Aim of the exercise:
Return the data below exactly, minus the pictures.

Information shown:

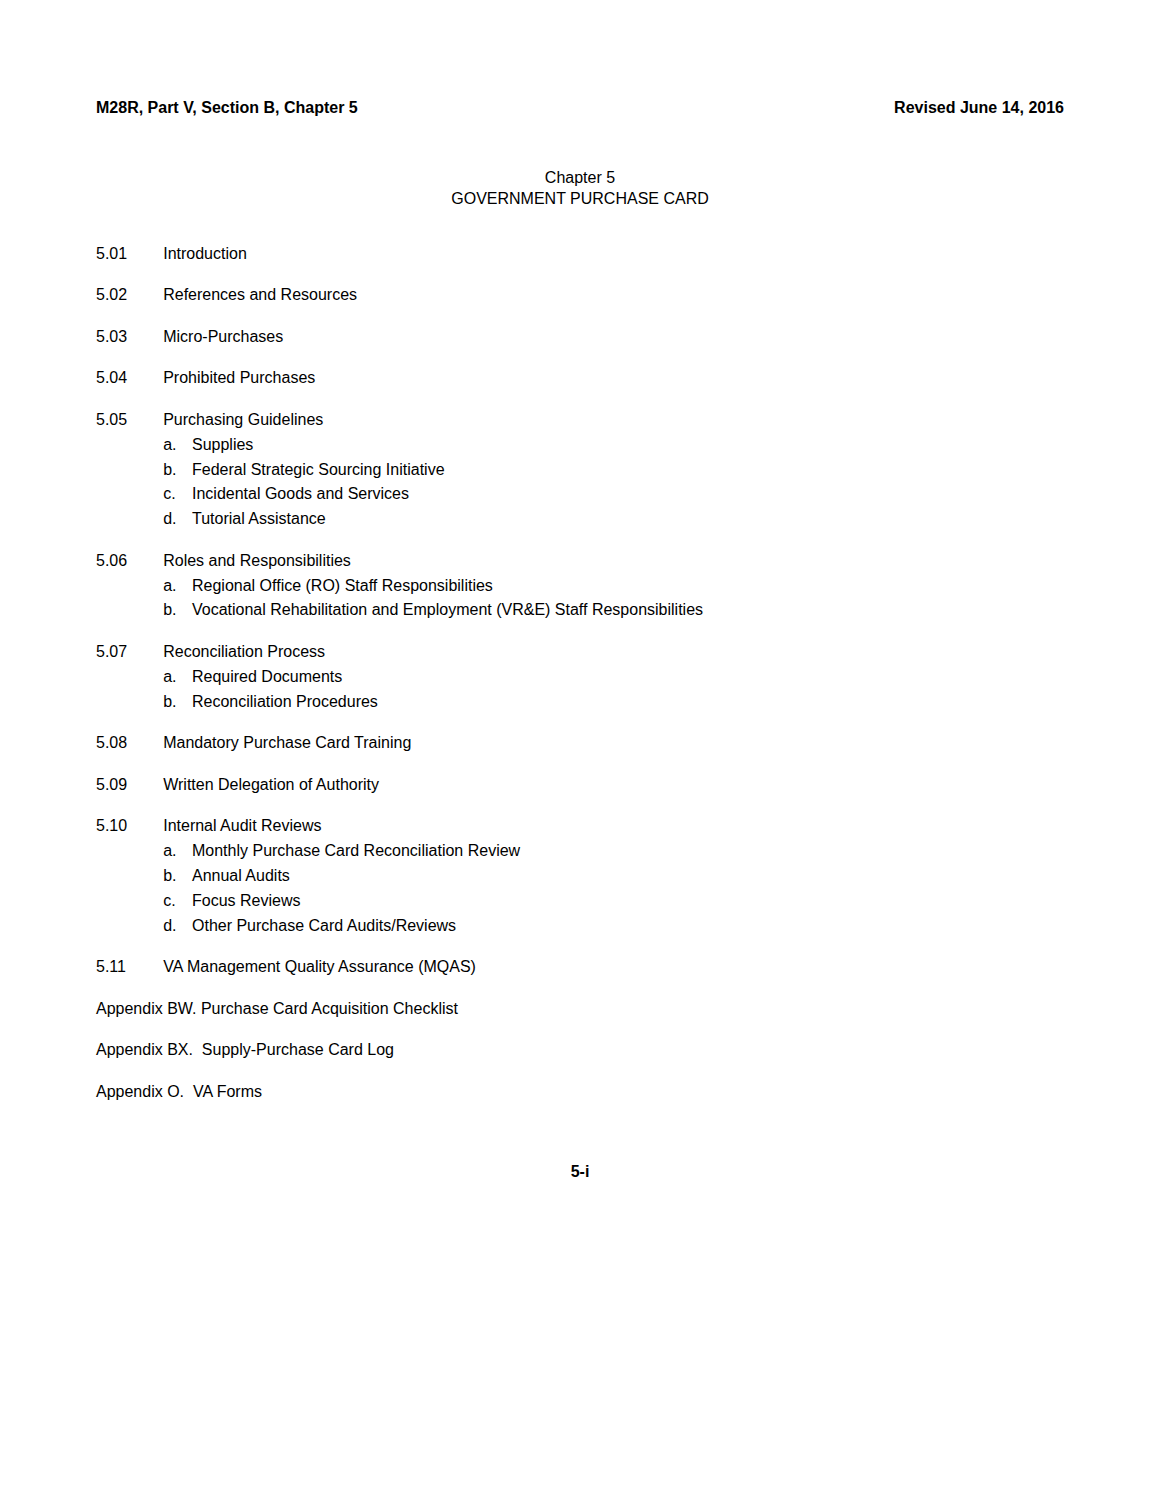M28R, Part V, Section B, Chapter 5 Revised June 14, 2016
Chapter 5
GOVERNMENT PURCHASE CARD
5.01 Introduction
5.02 References and Resources
5.03 Micro-Purchases
5.04 Prohibited Purchases
5.05 Purchasing Guidelines
a. Supplies
b. Federal Strategic Sourcing Initiative
c. Incidental Goods and Services
d. Tutorial Assistance
5.06 Roles and Responsibilities
a. Regional Office (RO) Staff Responsibilities
b. Vocational Rehabilitation and Employment (VR&E) Staff Responsibilities
5.07 Reconciliation Process
a. Required Documents
b. Reconciliation Procedures
5.08 Mandatory Purchase Card Training
5.09 Written Delegation of Authority
5.10 Internal Audit Reviews
a. Monthly Purchase Card Reconciliation Review
b. Annual Audits
c. Focus Reviews
d. Other Purchase Card Audits/Reviews
5.11 VA Management Quality Assurance (MQAS)
Appendix BW. Purchase Card Acquisition Checklist
Appendix BX. Supply-Purchase Card Log
Appendix O. VA Forms
5-i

Answer box:
M28R, Part V, Section B, Chapter 5 Revised June 14, 2016
Chapter 5
GOVERNMENT PURCHASE CARD
5.01 Introduction
5.02 References and Resources
5.03 Micro-Purchases
5.04 Prohibited Purchases
5.05 Purchasing Guidelines
a. Supplies
b. Federal Strategic Sourcing Initiative
c. Incidental Goods and Services
d. Tutorial Assistance
5.06 Roles and Responsibilities
a. Regional Office (RO) Staff Responsibilities
b. Vocational Rehabilitation and Employment (VR&E) Staff Responsibilities
5.07 Reconciliation Process
a. Required Documents
b. Reconciliation Procedures
5.08 Mandatory Purchase Card Training
5.09 Written Delegation of Authority
5.10 Internal Audit Reviews
a. Monthly Purchase Card Reconciliation Review
b. Annual Audits
c. Focus Reviews
d. Other Purchase Card Audits/Reviews
5.11 VA Management Quality Assurance (MQAS)
Appendix BW. Purchase Card Acquisition Checklist
Appendix BX. Supply-Purchase Card Log
Appendix O. VA Forms
5-i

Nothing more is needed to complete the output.